それこそが、オレにとっては「退院」であり「治療の完了」を意味していたからだ。
今日ばかりは塩分量とかそういうの関係無し。食いたいものを食いたいだけ食う。
「なにを食べようかしら!」
とにかく肉が食いたかったです。
トンカツ屋に入りました。
そこで、ランチスペシャルみたいなのを頼んで、確かご飯を3杯おかわりした。
至福でした。
これ。
食べられるということ。
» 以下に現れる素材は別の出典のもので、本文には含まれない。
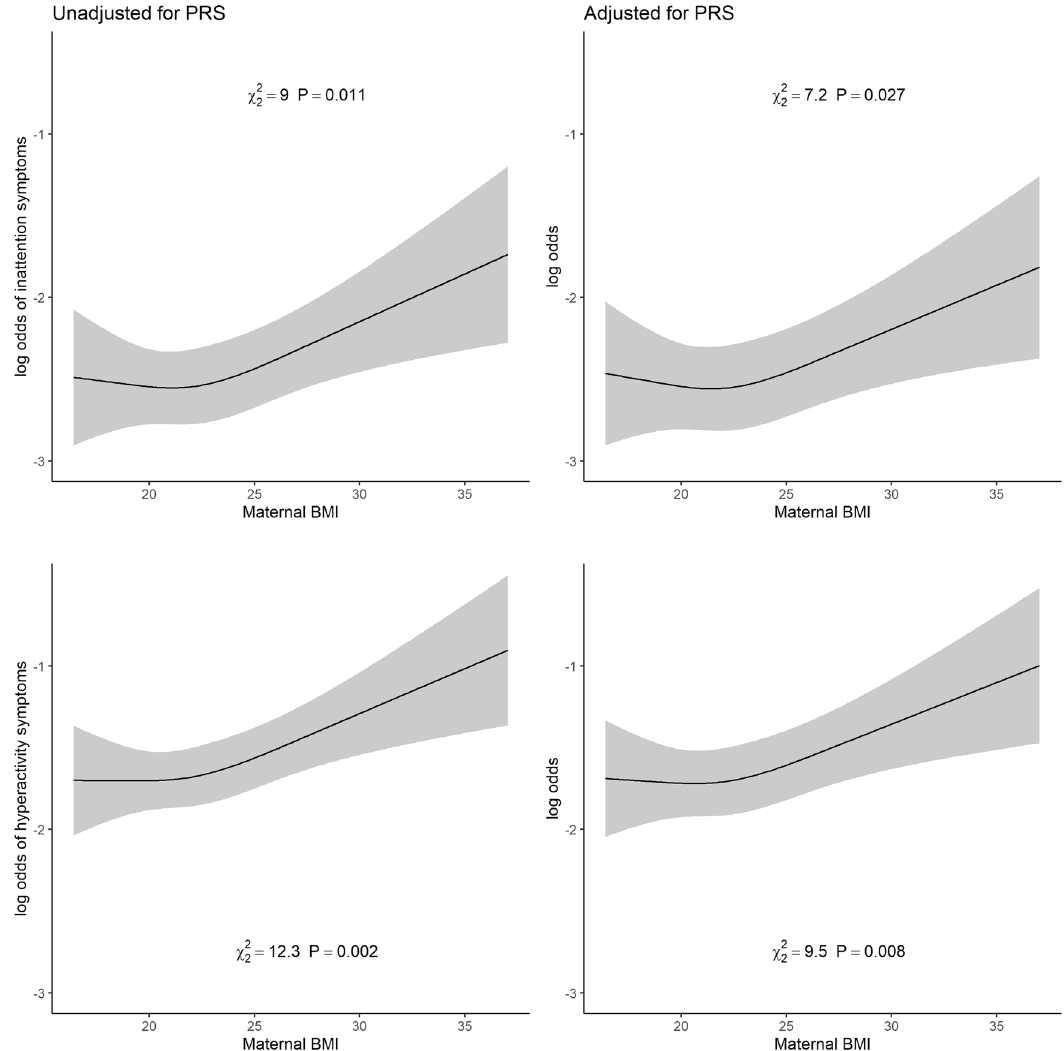
Fig. 4 Association between maternal pre-pregnancy BMI and the log-odds of increasing number of teacher-rated inattention (top panels) and hyperactivity (bottom panels) symptoms at eight years, adjusted for parity, maternal education, smoking during pregnancy, age at delivery and offspring sex. Left panels show the associations without an additional adjustment for PRS of ADHD and BMI, and right panels show the associations with the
美味しいものを美味しく食べられる。
これ以上の幸せってないんだよほんと。
満足いくまで食う、という感覚を実に4ヶ月ぶりぐらいに味わった。

ふたりで電車に乗った時、「あ、オレはこれからシルバーシートに座っていい人なんだ」と思った。
周りはなにも変わっていなくても、オレとの関係性は少しだけど変わった。
有り難いことにそれは基本的にオレに有利に働くものなので、楽しんでいこうと思う。
ちなみにシルバーシートに座るのはまだ慣れません。まあ見た目は健常者だもんで。

体を壊す前と変わらないデートをして、夜に別れる。
駅前を歩いていたら、目の前の信号が変わりかけたから走って渡った。
その時、気付いた。


「オレ、今、走れた」


入院する前は、階段を歩くことさえ辛かった。息が続かなかった。
でも今は、走れる。
走っても息も切れてない。
走ったのってどれくらいぶりだろうか。

「オレは帰ってきたんだな」
そう思った。

帰ってきたとは言え、完全に今までどおりじゃない。
明日も、これからずっと、透析を受けなくてはいけない。
シャントはまだ安定していない。穿刺も毎回痛い。
でもまあ、なんとかなるでしょ。



ここまでで一応、入院~退院までの透析ちゃんは終わりです。
退院~現在までの透析ちゃんも書こうとは思ってるのですが、
まあそのうちということにします。